REQUIREMENT: Once you find the line with "- **Claim:** The authors find" in the data that follows, repeat it and every line after it exactly, through the line with "arXiv preprint arXiv:2212.09720.".

Segment Start: TASK DATA

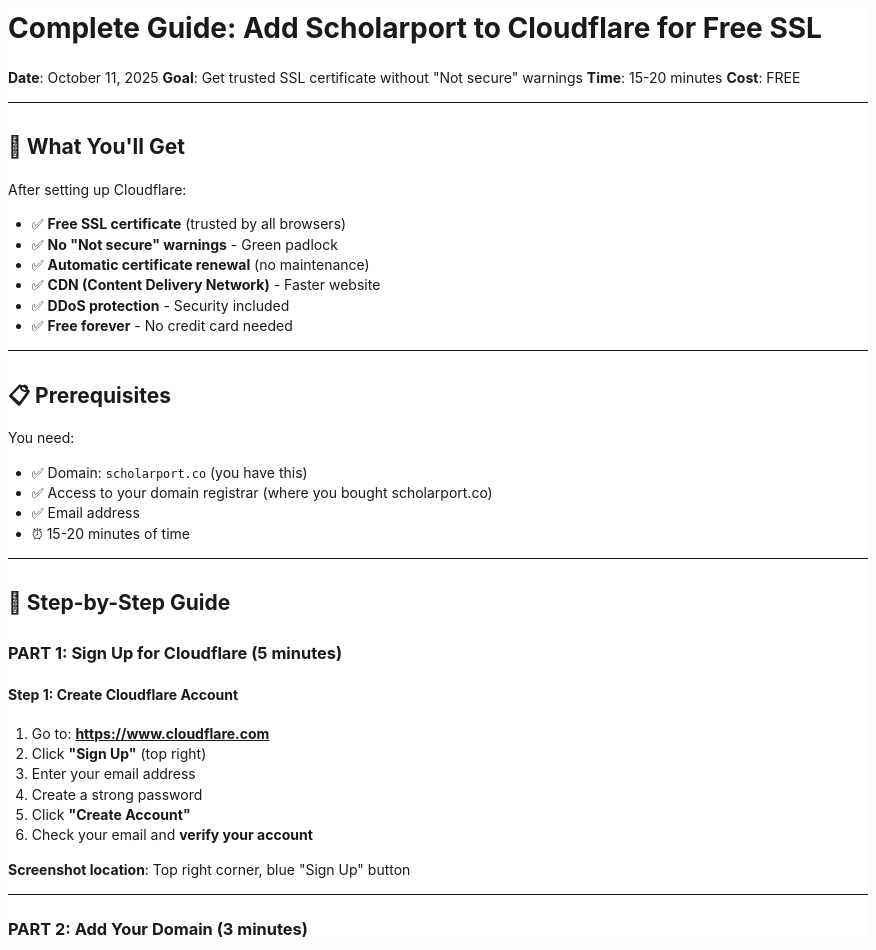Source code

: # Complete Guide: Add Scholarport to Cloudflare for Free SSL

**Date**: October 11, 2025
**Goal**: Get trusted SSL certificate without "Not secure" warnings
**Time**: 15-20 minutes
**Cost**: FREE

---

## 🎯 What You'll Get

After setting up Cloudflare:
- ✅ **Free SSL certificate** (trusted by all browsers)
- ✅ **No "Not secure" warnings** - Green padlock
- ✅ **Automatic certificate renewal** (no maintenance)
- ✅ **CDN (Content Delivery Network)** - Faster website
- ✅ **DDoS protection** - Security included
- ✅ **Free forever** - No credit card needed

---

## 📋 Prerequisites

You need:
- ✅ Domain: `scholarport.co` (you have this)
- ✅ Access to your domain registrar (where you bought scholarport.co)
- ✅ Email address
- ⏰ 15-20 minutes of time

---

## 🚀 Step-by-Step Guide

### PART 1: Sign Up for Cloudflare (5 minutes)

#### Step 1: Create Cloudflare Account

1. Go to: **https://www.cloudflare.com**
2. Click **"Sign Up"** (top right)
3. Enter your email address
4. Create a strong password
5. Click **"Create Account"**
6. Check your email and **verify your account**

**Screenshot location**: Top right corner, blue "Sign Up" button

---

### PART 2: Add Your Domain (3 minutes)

Segment End: TASK DATA
Segment Start: TASK DATA

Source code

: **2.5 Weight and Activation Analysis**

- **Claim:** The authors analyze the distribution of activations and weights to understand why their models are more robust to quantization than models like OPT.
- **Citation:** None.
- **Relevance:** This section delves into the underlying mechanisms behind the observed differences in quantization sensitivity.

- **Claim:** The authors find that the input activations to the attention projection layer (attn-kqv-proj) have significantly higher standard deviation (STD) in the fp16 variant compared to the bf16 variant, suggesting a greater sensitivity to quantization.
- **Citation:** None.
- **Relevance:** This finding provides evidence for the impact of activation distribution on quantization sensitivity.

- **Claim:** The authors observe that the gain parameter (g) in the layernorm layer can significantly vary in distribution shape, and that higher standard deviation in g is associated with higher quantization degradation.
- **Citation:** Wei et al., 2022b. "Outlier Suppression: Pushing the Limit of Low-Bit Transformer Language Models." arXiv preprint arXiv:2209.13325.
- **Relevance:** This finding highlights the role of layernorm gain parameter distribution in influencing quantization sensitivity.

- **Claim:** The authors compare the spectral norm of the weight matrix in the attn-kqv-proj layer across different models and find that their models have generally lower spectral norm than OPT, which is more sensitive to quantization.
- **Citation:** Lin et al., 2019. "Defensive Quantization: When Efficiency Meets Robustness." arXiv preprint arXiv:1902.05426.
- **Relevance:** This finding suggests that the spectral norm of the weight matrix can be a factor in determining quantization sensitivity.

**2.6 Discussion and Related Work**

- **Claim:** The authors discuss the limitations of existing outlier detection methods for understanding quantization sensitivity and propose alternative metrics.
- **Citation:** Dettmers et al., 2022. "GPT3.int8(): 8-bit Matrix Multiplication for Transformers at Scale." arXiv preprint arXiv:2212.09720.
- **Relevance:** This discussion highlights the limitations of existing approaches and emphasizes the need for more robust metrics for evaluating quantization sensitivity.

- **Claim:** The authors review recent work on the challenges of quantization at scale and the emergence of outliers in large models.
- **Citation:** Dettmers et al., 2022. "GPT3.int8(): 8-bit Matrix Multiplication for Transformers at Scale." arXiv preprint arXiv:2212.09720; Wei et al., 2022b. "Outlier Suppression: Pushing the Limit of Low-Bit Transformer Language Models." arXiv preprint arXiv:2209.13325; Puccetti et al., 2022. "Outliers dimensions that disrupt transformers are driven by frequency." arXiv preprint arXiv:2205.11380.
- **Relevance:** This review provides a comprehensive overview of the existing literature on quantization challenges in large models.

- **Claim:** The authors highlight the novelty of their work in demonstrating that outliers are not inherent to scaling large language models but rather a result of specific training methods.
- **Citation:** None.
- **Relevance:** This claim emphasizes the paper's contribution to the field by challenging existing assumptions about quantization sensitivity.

Segment End: TASK DATA

ANSWER TO THIS TASK:
- **Claim:** The authors find that the input activations to the attention projection layer (attn-kqv-proj) have significantly higher standard deviation (STD) in the fp16 variant compared to the bf16 variant, suggesting a greater sensitivity to quantization.
- **Citation:** None.
- **Relevance:** This finding provides evidence for the impact of activation distribution on quantization sensitivity.

- **Claim:** The authors observe that the gain parameter (g) in the layernorm layer can significantly vary in distribution shape, and that higher standard deviation in g is associated with higher quantization degradation.
- **Citation:** Wei et al., 2022b. "Outlier Suppression: Pushing the Limit of Low-Bit Transformer Language Models." arXiv preprint arXiv:2209.13325.
- **Relevance:** This finding highlights the role of layernorm gain parameter distribution in influencing quantization sensitivity.

- **Claim:** The authors compare the spectral norm of the weight matrix in the attn-kqv-proj layer across different models and find that their models have generally lower spectral norm than OPT, which is more sensitive to quantization.
- **Citation:** Lin et al., 2019. "Defensive Quantization: When Efficiency Meets Robustness." arXiv preprint arXiv:1902.05426.
- **Relevance:** This finding suggests that the spectral norm of the weight matrix can be a factor in determining quantization sensitivity.

**2.6 Discussion and Related Work**

- **Claim:** The authors discuss the limitations of existing outlier detection methods for understanding quantization sensitivity and propose alternative metrics.
- **Citation:** Dettmers et al., 2022. "GPT3.int8(): 8-bit Matrix Multiplication for Transformers at Scale." arXiv preprint arXiv:2212.09720.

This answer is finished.